AsianScientist (Mar. 15, 2018) – A research group at the Tokyo Institute of Technology (Tokyo Tech), Japan, has developed a method to control the movement of multi-legged robots. They published their findings in IEEE Access.
In the natural world, many species can walk over slopes and irregular surfaces, reaching places inaccessible even to the most advanced rover robots. It remains a mystery how such complex movements are handled so seamlessly by even the tiniest creatures.
What researchers do know is that even the simplest brains contain pattern-generator circuits (CPGs), which are wired up specifically for generating walking patterns. Attempts to replicate such circuits artificially have so far had limited success, due poor flexibility.
In this study, the researchers led by Dr. Ludovico Minati at Tokyo Tech, have developed a controller for walking pattern generation capable of producing complex gaits. The biologically-inspired controller consists of two levels. At the top, it contains a CPG, responsible for controlling the overall sequence of leg movements, known as gait. At the bottom, it contains six local pattern generators (LPGs) responsible for controlling the trajectories of the individual legs.
They demonstrated the efficacy of their controller in an ant-like hexapod robot. Minati explained that insects can rapidly adapt their gait depending on a wide range of factors. Some gaits are observed frequently and are considered as canonical, but in reality, a near-infinite number of gaits are available, and different insects such as ants and cockroaches realize similar gaits in very different postures. Difficulties have been encountered when trying to condense so much complexity into artificial pattern generators.
With their controller, the authors of the study were able to achieve an extremely high level of versatility because they employed field-programmable analog arrays (FPAAs), which allow on-the-fly reconfiguration and tuning of all circuit parameters. The controller is built on years of previous research on non-linear and chaotic electronic networks which have demonstrated their ability to replicate phenomena observed in biological brains, even when wired up in very simple configurations.

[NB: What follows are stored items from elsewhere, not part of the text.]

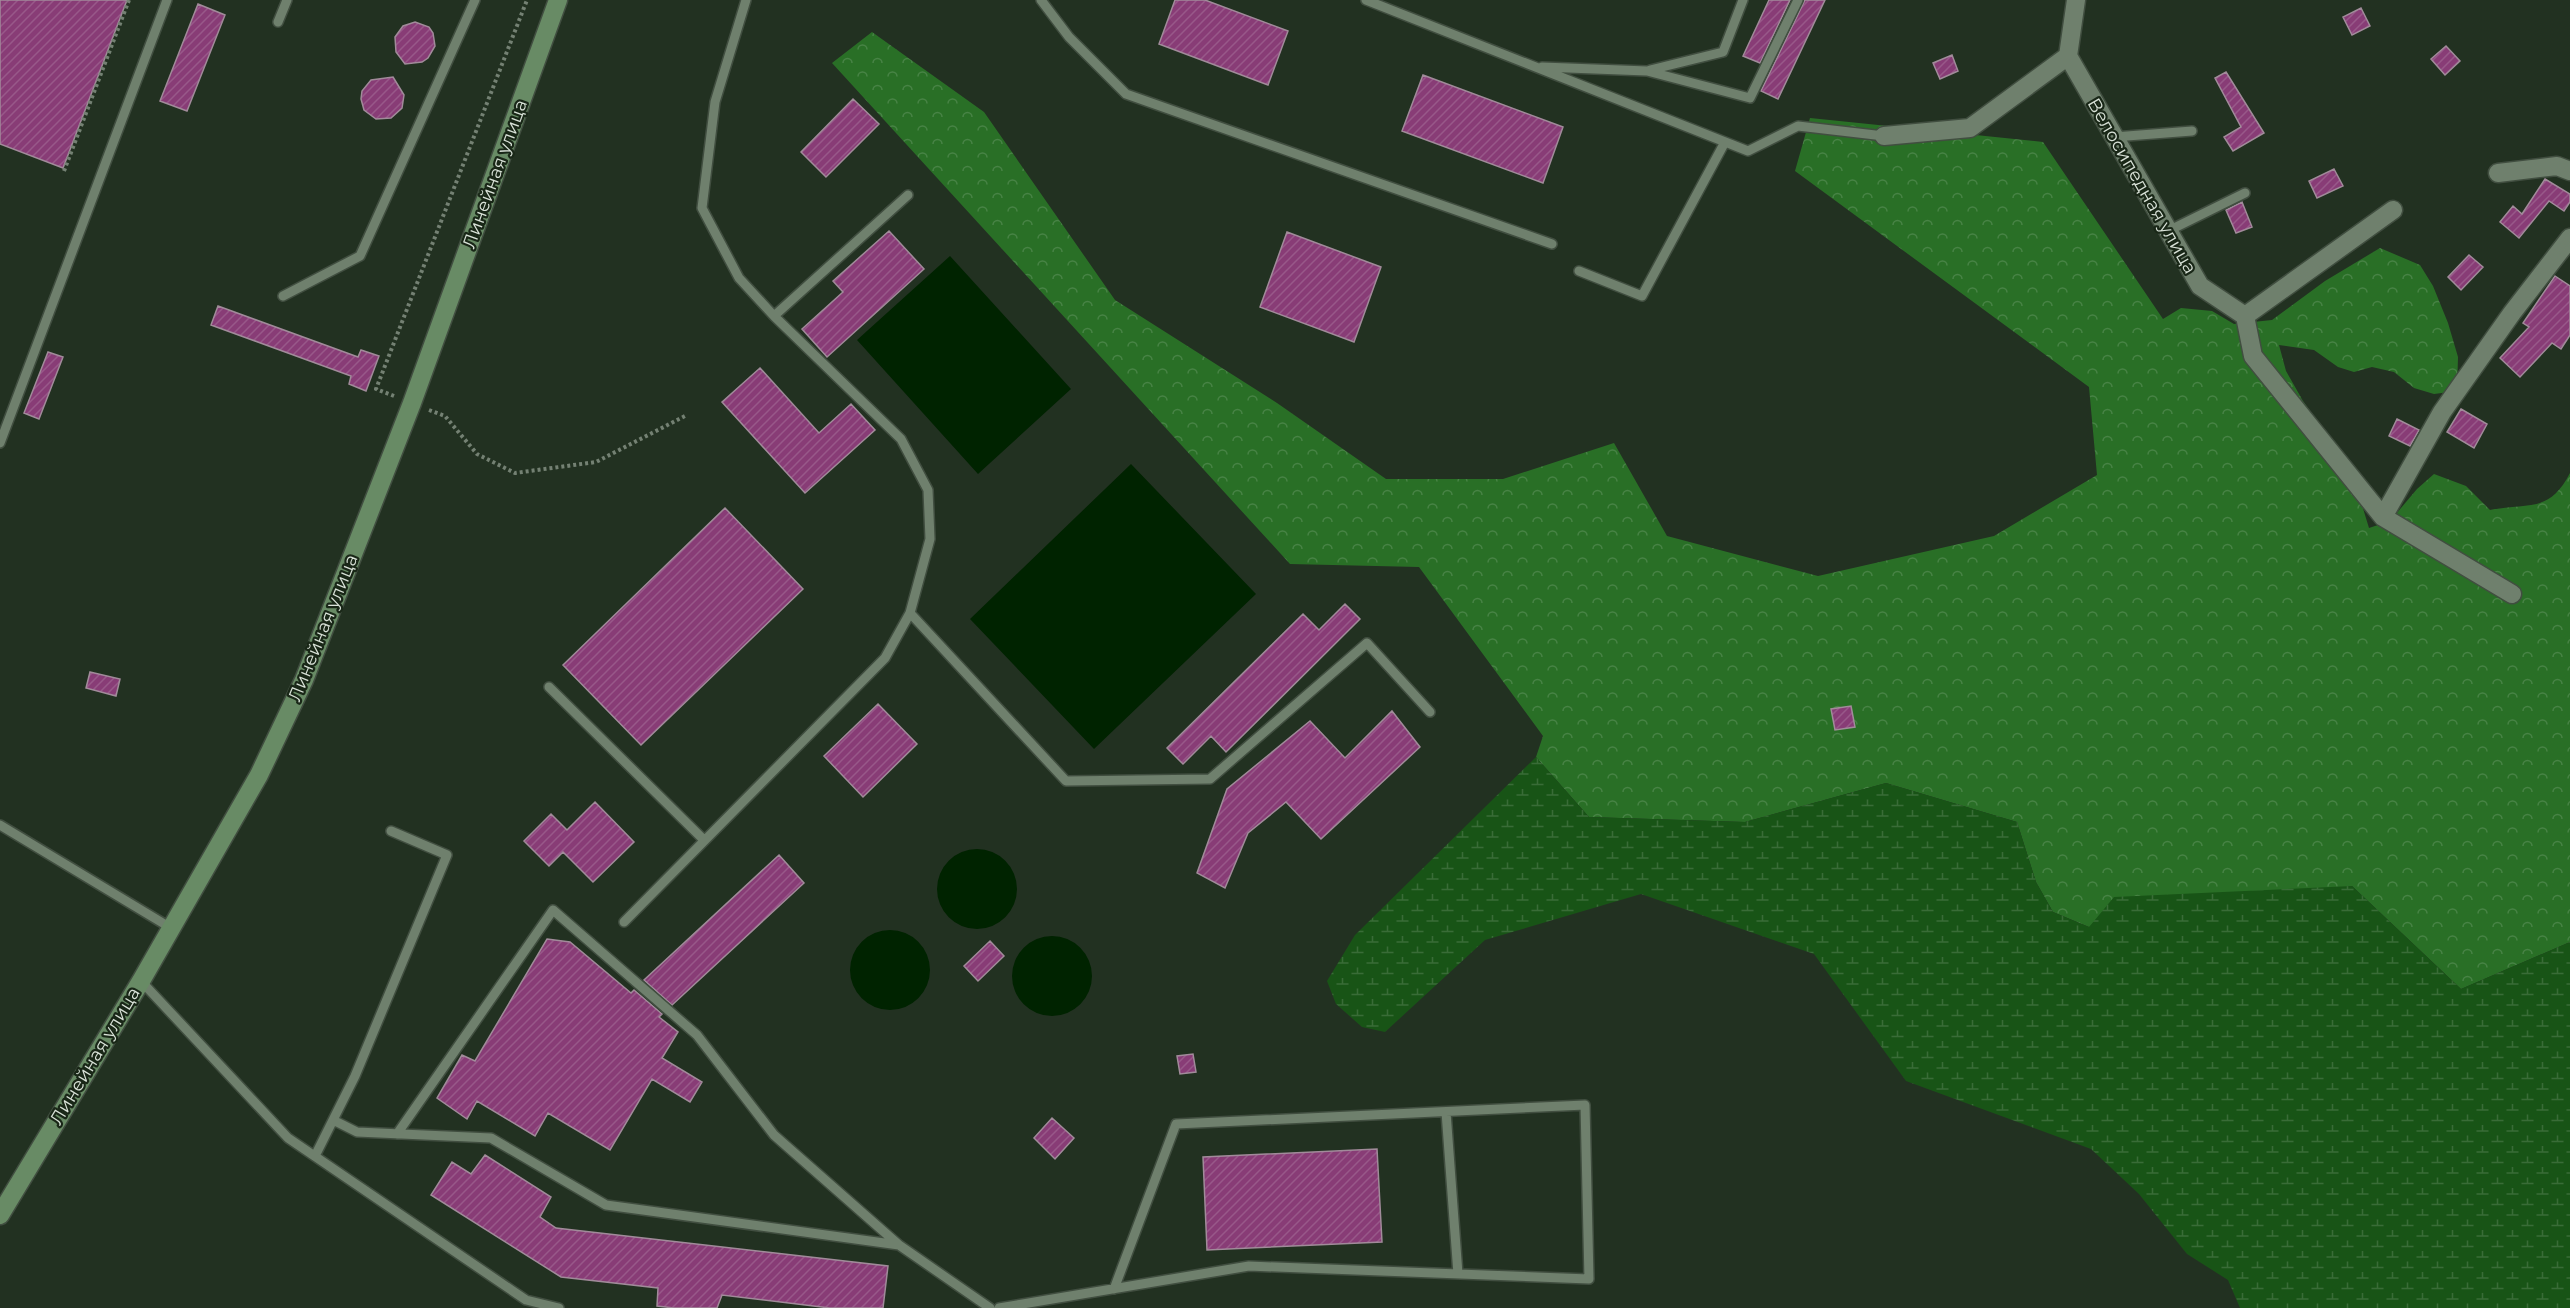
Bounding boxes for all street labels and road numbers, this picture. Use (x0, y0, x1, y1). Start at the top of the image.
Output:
street label: Велосипедная улица (2083, 94, 2201, 278)
street label: Линейная улица (458, 97, 532, 251)
street label: Линейная улица (283, 551, 363, 705)
street label: Линейная улица (45, 983, 145, 1129)

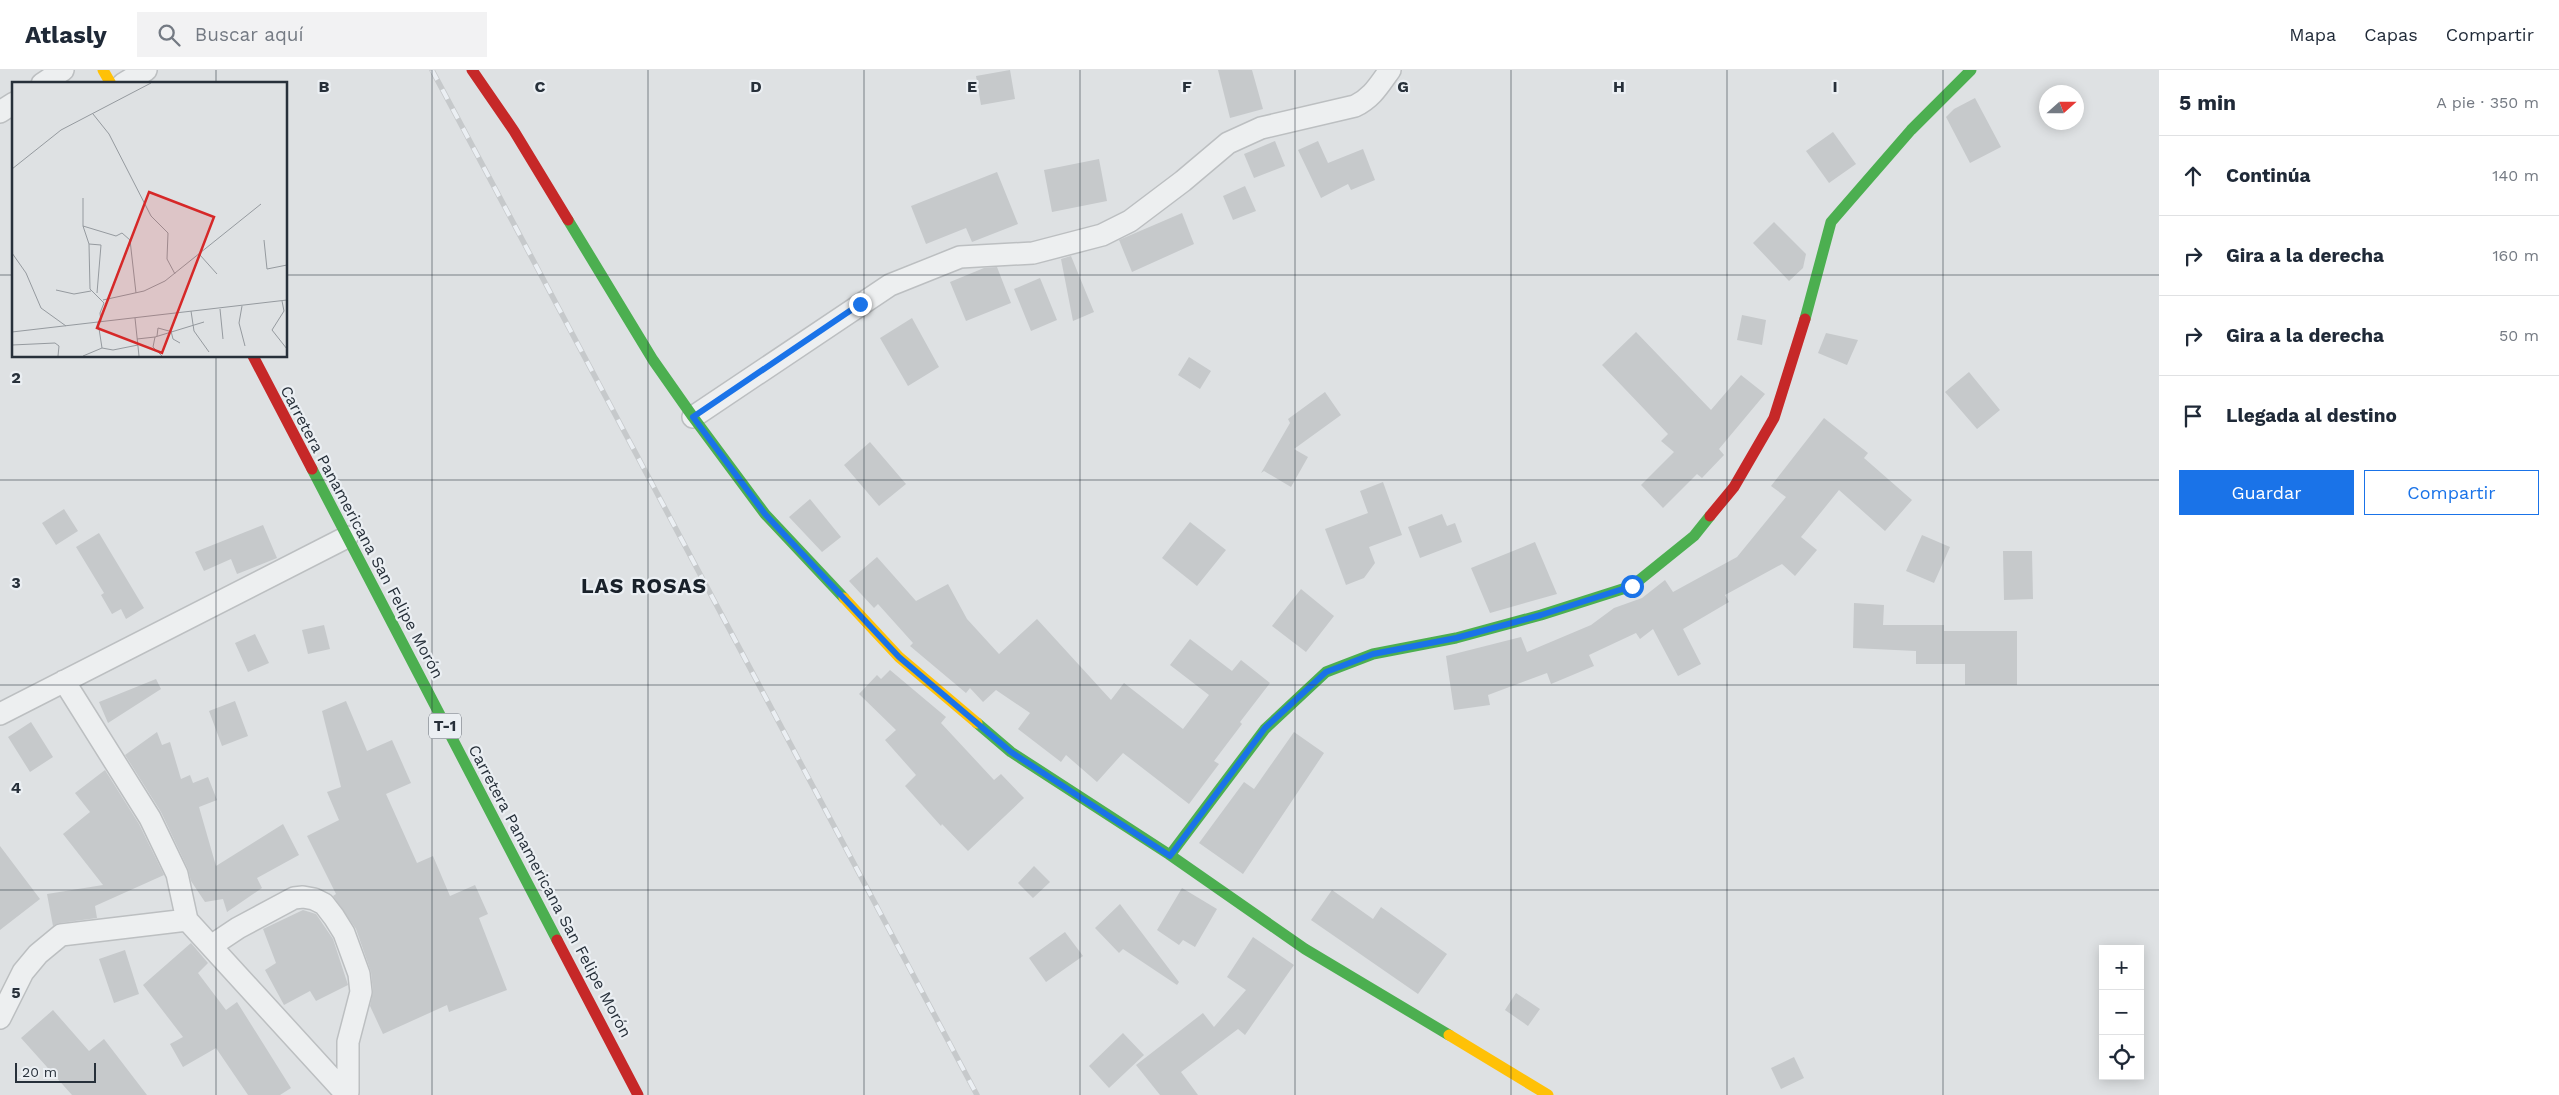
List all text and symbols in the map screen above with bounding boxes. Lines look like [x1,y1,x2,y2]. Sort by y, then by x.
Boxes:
search box [137,12,487,57]
text: Atlasly [25,21,107,49]
icon: search [155,21,183,49]
text: Buscar aquí [195,23,304,46]
text: Mapa [2289,24,2336,45]
text: Capas [2364,24,2418,45]
text: Compartir [2446,24,2534,45]
text: B [319,77,330,96]
text: C [535,77,546,96]
text: D [750,77,762,96]
text: E [967,77,977,96]
text: F [1182,77,1192,96]
text: G [1397,77,1409,96]
text: H [1613,77,1625,96]
text: I [1832,77,1838,96]
inset map [12,82,288,358]
north arrow [2039,85,2084,130]
text: 5 min [2179,90,2236,115]
text: A pie · 350 m [2436,93,2539,112]
icon: ahead [2179,162,2207,190]
text: Continúa [2226,164,2310,187]
text: 140 m [2492,166,2539,185]
icon: right [2179,242,2207,270]
text: Gira a la derecha [2226,244,2384,267]
text: 160 m [2492,246,2539,265]
route end [849,293,872,316]
icon: right [2179,322,2207,350]
text: Gira a la derecha [2226,324,2384,347]
text: 50 m [2499,326,2539,345]
text: 2 [11,368,21,387]
street label: Carretera Panamericana San Felipe Morón [276,382,448,682]
icon: arrive [2179,402,2207,430]
text: Llegada al destino [2226,404,2397,427]
button: Guardar [2179,470,2354,515]
button: Compartir [2364,470,2539,515]
text: 3 [11,573,21,592]
district label: LAS ROSAS [581,573,707,598]
route start [1621,575,1644,598]
road number: T-1 [429,714,461,738]
street label: Carretera Panamericana San Felipe Morón [464,741,636,1041]
text: 4 [11,778,21,797]
map controls [2099,945,2144,1080]
button: + [2099,945,2144,990]
text: 5 [11,983,21,1002]
button: − [2099,990,2144,1035]
button: locate [2099,1035,2144,1080]
scale bar [15,1060,96,1083]
text: 20 m [22,1064,57,1080]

“Perhaps the most exciting moment in the research was when we observed the robot exhibit phenomena and gaits which we neither designed nor expected, and we later found out that such gaits also exist in biological insects,” said Minati.
“As the controller responds gradually and embodies a biologically plausible approach to pattern generation, we think that it may be more seamless to drive compared to systems which decode discrete commands. This may have practical implications, and our lab has substantial know-how in this area,” said Dr. Natsue Yoshimura of Tokyo Tech, who is a co-author of the study.
The article can be found at: Minati et al. (2018) Versatile Locomotion Control of a Hexapod Robot Using a Hierarchical Network of Nonlinear Oscillator Circuits.